Prevent erosion by maintaining vegetative cover using mulch, and correcting drainage problems on your land. The use of native, non-invasive ground covers and the maintenance of healthy plant growth will build strong roots, reduce the impact of heavy rains, and enable rainwater to be absorbed by the soil more readily. The use of soil testing to determine the need and the application of supplemental fertilizer products to meet that need will promote healthy plants with strong healthy roots. Cover your bare ground with plant growth, organic mulch. The preservation of good soil structure is one of the best ways we can help plants utilize the nutrients that are present and available.
- Right Plant Right Place is a very important and most basic consideration for overall success by any gardener. If you don’t have 8 hours of direct sunlight a day, you will have trouble growing sun-loving plants like turfgrass. If you want to grow bottom-land, wet soil loving natives, they won’t be happy on a dry sunny hillside.

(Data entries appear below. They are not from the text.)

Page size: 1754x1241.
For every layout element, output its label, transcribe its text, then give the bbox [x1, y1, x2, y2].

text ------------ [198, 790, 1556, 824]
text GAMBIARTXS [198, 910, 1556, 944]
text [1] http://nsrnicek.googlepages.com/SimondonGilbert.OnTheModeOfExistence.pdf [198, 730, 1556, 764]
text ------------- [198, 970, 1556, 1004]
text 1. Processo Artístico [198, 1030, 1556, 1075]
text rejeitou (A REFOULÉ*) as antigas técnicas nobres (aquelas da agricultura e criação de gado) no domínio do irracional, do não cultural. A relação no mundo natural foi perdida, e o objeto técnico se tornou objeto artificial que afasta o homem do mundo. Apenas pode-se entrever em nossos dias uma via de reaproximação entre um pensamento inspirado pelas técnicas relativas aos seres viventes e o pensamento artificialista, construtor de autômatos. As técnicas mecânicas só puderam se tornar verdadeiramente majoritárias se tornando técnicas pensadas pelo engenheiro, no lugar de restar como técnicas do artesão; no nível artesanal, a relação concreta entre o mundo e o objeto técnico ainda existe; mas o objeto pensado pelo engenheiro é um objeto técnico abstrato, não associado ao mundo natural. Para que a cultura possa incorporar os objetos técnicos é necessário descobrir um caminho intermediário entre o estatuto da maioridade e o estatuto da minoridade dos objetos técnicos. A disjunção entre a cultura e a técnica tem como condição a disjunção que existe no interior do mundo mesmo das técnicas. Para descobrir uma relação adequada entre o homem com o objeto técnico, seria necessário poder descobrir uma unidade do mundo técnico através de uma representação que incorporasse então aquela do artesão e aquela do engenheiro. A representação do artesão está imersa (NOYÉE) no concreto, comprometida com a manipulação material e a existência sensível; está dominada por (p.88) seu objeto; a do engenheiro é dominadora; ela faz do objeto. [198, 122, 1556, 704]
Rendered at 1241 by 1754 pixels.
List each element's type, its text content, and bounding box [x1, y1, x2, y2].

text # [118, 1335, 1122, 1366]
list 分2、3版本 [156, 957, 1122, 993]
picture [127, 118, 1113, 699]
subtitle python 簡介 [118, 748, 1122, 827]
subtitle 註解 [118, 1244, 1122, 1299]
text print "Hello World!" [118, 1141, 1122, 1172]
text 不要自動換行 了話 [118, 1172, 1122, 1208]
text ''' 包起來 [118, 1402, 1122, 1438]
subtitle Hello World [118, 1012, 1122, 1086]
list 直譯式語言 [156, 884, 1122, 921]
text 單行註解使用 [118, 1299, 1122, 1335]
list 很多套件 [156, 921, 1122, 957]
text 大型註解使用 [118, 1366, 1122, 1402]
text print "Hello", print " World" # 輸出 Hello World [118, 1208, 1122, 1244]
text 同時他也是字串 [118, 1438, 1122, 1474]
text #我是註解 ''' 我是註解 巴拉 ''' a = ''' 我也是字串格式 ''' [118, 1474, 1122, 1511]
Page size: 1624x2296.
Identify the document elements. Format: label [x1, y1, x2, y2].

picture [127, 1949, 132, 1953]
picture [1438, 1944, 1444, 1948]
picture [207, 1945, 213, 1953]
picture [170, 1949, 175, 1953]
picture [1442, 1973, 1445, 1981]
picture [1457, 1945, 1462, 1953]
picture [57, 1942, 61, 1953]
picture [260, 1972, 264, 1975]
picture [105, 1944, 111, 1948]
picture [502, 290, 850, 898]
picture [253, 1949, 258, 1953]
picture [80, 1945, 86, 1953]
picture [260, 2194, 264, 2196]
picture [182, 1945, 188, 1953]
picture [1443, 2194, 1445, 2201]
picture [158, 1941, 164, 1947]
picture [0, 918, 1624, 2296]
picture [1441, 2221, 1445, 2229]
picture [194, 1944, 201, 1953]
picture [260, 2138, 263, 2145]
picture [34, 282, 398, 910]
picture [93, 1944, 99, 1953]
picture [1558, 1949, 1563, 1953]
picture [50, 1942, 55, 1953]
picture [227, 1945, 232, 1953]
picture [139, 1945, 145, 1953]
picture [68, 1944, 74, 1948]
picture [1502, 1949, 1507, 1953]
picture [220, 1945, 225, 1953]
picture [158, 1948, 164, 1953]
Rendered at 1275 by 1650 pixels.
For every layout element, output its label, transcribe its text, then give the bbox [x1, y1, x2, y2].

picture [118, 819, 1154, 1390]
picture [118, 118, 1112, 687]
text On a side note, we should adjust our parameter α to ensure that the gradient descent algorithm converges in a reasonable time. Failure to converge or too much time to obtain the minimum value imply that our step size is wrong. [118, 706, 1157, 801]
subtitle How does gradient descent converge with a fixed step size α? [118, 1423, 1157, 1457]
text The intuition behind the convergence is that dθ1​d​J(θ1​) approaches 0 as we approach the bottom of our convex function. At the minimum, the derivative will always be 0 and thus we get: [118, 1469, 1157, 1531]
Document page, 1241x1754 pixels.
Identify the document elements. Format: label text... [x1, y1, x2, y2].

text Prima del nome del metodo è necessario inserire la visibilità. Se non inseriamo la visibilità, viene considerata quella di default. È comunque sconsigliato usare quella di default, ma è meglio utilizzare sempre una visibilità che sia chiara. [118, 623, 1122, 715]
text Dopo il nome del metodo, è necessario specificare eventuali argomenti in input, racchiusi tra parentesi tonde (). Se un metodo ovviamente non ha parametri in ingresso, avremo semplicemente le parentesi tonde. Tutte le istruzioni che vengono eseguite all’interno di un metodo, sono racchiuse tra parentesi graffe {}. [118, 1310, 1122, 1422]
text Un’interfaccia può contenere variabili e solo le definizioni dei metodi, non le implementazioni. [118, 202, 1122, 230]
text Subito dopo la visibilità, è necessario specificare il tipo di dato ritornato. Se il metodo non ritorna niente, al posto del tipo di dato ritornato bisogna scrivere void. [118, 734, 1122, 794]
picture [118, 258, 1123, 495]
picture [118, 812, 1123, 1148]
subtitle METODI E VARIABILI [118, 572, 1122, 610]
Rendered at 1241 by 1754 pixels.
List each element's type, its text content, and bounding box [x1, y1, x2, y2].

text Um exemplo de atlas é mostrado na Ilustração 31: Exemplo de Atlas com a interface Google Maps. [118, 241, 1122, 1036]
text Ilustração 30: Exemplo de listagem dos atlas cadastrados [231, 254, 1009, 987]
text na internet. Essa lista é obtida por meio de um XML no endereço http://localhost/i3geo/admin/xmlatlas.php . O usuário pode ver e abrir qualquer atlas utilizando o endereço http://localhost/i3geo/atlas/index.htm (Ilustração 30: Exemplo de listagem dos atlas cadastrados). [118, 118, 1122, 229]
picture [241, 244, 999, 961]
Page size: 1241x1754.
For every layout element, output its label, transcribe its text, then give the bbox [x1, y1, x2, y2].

Select plants for the landscape that will grow in the existing soil. It’s not just the light or the water. The chemistry that we have is determined by the underlying bedrock. It’s hard to change the basic nature of the soil. If you have a soil that is naturally near neutral 7.0, it’s going to be really hard to maintain that soil at a pH of 5.0 so you can grow blueberries. If you have a soil that has always been an acid soil, growing grass on it will take a lot of lime and a lot of time. The availability of certain nutrients is limited at specific pHs and every soil has its plant community that does best in that soil. Try not to fight it.